Ihr Smartphone. Ihr Auto. Ihr KI-Rechenzentrum. Alles wird von einem Chip angetrieben, der nur 20 Mikrometer dünn ist, dünner als ein menschliches Haar. Hier erfahren Sie, was wir bei Infineon hinter den Kulissen gesehen haben.
Letzte Woche besuchte unsere EMBA-Delegation der Zhejiang University, die im Rahmen unseres akademischen Reiseprogramms gemeinsam mit der Munich Business School unterwegs war, die Infineon Technologies AG in Neubiberg. Was wir dort vorfanden: ein Unternehmen, das im Alltag unsichtbar ist, auf das man aber nicht verzichten kann.
Das hat uns wirklich umgehauen:
- KI ist stromhungrig, im wahrsten Sinne des Wortes. Jeder Durchbruch im Bereich der KI basiert in erster Linie auf Strom. Die Halbleiter von Infineon übernehmen die Stromumwandlung über den Gesamten Weg: vom Stromnetz bis hin zum Prozessorkern. Ohne effiziente Stromversorgung keine KI.
- Mit Algorithmen gegen das Chaos: Globale Lieferketten sind von Natur aus unbeständig. Infineon begegnet diesem Problem mit KI, Deep Learning und prädiktiver Analytik. So wird der berüchtigte „Bullwhip-Effekt“ gezähmt und Unvorhersehbarkeit in Agilität verwandelt.

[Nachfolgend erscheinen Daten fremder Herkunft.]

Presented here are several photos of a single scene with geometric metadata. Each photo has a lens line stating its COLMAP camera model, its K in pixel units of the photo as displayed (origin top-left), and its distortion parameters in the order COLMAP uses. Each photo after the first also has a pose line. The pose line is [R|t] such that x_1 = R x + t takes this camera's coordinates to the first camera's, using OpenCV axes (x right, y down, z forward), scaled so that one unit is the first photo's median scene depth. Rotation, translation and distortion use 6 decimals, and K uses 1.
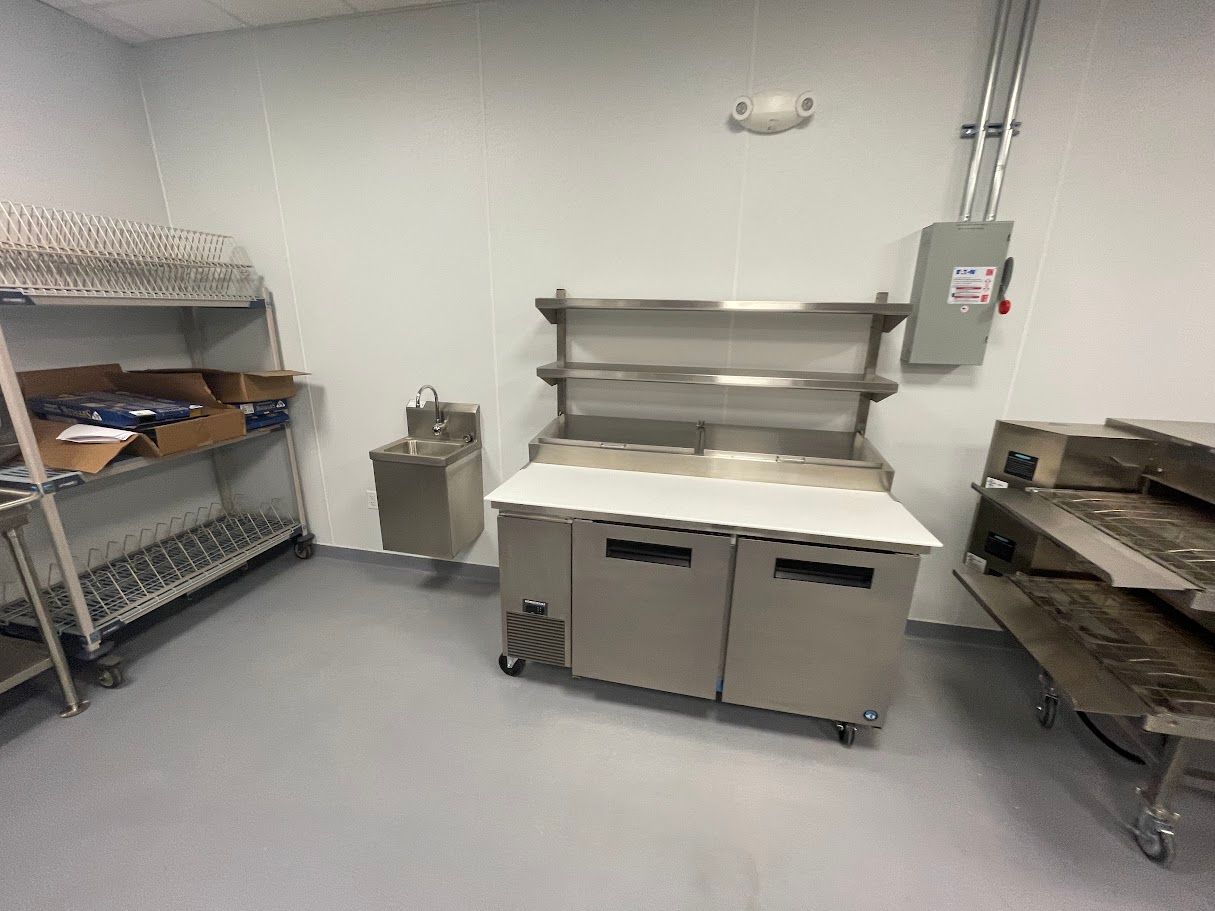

- Eine Fabrik. Weltweit. Vergessen Sie isolierte Werke. Infineon betreibt seine Produktionsstätten, Vertriebszentren und Partner als eine einzige „Global Virtual Factory“ und verlagert die Produktion weltweit in Echtzeit. Der Kapazitätsvertrag mit Hyundai und Kia sichert die Versorgung bis 2030.
- 20 Mikrometer, die alles verändern: Der 300-mm-Silizium-Leistungswafer von Infineon ist nur 20 Mikrometer dünn, dünner als Papier, und reduziert dennoch die Leistungsverluste um mehr als 15 %. Das ist Ingenieurskunst an der Grenze der Physik.
- Überall, oft unbemerkt: Elektrofahrzeuge. Zahlungskarten. Das Mikrofon in Ihren Ohrhörern. Infineon ist weltweit führend bei Halbleitern für die Automobilindustrie, Leistungshalbleitern und Sicherheits-ICs. Zudem entwickelt Infineon bereits Post-Quanten-Kryptografie, um die digitale Welt von morgen zu schützen.
Ein riesiges Dankeschön an unsere Gastgeber bei Infineon für einen Tag, der unsere Sichtweise auf die Technologie, die hinter allem steckt, was wir berühren, grundlegend verändert hat. Vielen Dank auch an unsere Freunde von der Zhejiang Universität für ihren Besuch bei uns. Es war uns eine Freude, euch in München begrüßen zu dürfen!